Re: Mortise question for Adam C.
Adam Cherubini, NJ
>You mention cross-grain paring followed by removing triangular chunks. I'm imagining holding the chisel diagonal to the workpiece
No. You're just making a series of incisions, if you will, perdendicular to the length of the mortise, perpendicular to the mortise's cheeks, parallel to the ends you chopped in the previously step. Okay? Not diagonal.
It really is hard for me to explain and frustrating. You may not prefer this tecnhique, you may think I'm wrong (and I may be), but in 3 minutes you'd totally understand why I do it, why the chisel is shaped the way it is, why I hold it the way I do, why 19th century mortise chisels are still in such great shape, etc.

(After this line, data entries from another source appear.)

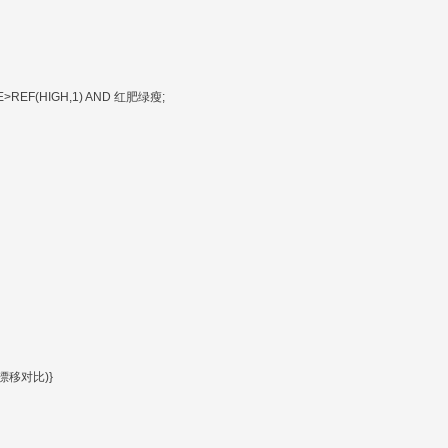
E>REF(HIGH,1) AND 红肥绿瘦;
漂移对比)}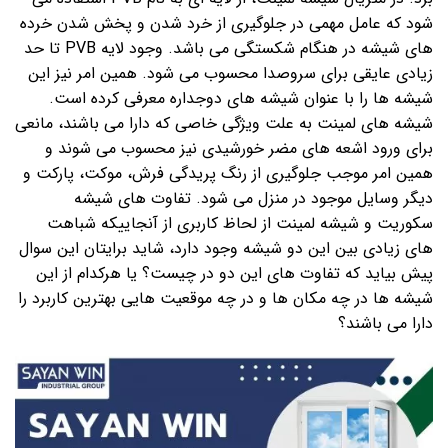
شود که عامل مهمی در جلوگیری از خرد شدن و پخش شدن خرده
های شیشه در هنگام شکستگی می باشد. وجود لایه PVB تا حد
زیادی عایقی برای سروصدا محسوب می شود. همین امر نیز این
شیشه ها را با عنوان شیشه های دوجداره معرفی کرده است.
شیشه های لمینت به علت ویژگی خاصی که دارا می باشند، مانعی
برای ورود اشعه های مضر خورشیدی نیز محسوب می شوند و
همین امر موجب جلوگیری از رنگ پریدگی فرش، موکت، پارکت و
دیگر وسایل موجود در منزل می شود. تفاوت های شیشه
سکوریت و شیشه لمینت از لحاظ کاربری از آنجاییکه شباهت
های زیادی بین این دو شیشه وجود دارد، شاید برایتان این سوال
پیش بیاید که تفاوت های این دو در چیست؟ یا هرکدام از این
شیشه ها در چه مکان ها و در چه موقعیت هایی بهترین کاربرد را
دارا می باشند؟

Anyway, these incisions are just that. The first pass doesn't produce chips. I like to start at the far end and work backwards towards myself. With each subsequent incision, I align one edge of the chisel with the single gauged line. The incision lifts, but does not remove a thin chip. If the incisions were very close together, you might pop some out. The point is to stay in control, an produce a mortise exactly as wide asteh chisel all along is length and depth.
sidebar
I don't like mortising gauges since the chisel defines the width, not some gauged line. I think mortising gauges should be called tenoning gauges for their use makes more sense there.
On the second pass, working from the opposite direction, similar incisions make little vee shaped chips, but they are very thin. I continue with these light cuts back and forth until my mortise is deep enough to guide my chisel 1/4-3/8" deep. Keeping the mortise straight and true after that (when I start working faster, cutting more aggressively) becomes a function of keeping as much chisel in the mortise as possible. That happens by keeping a low angle.
I may be totally wrong about all this, but I see this same technique used when sawing. To correct a cut, you lay the saw down into the slit to guide the saw. As in sawing, if the tool is 90 degrees to the work, its length or straightness does nothing to keep your line straight. Like ripping with a scroll saw. Make sense?
Again, I could be wrong, but I see over-arching attitudes or approaches to solving problems in the period shop. Guiding a cut by laying a tool into its cut is one philosophy (for lack of a better term) we see again and again. This technique uses that philosophy, so its seems to "fit" even though there isn't smoking gun evidence for it. The design of the chisel, its handle, the condition of antiques, all seem to corroborate.
Anyway, I hope I answered your question. If not contact me off line, so we don't bore everybody with this topic.
Adam
P.S. I find the stuff about the over-arching attitudes really interesting. Anybody else? That's sort of what my talk was about to the CJWA. I think there's another level or two of woodworking beyond techniques. I also think the period techniques are all related, physically, philosophically, etc. When you stumble across them, you get that Ah Ha! sort of moment, like a new discovery. Anybody else?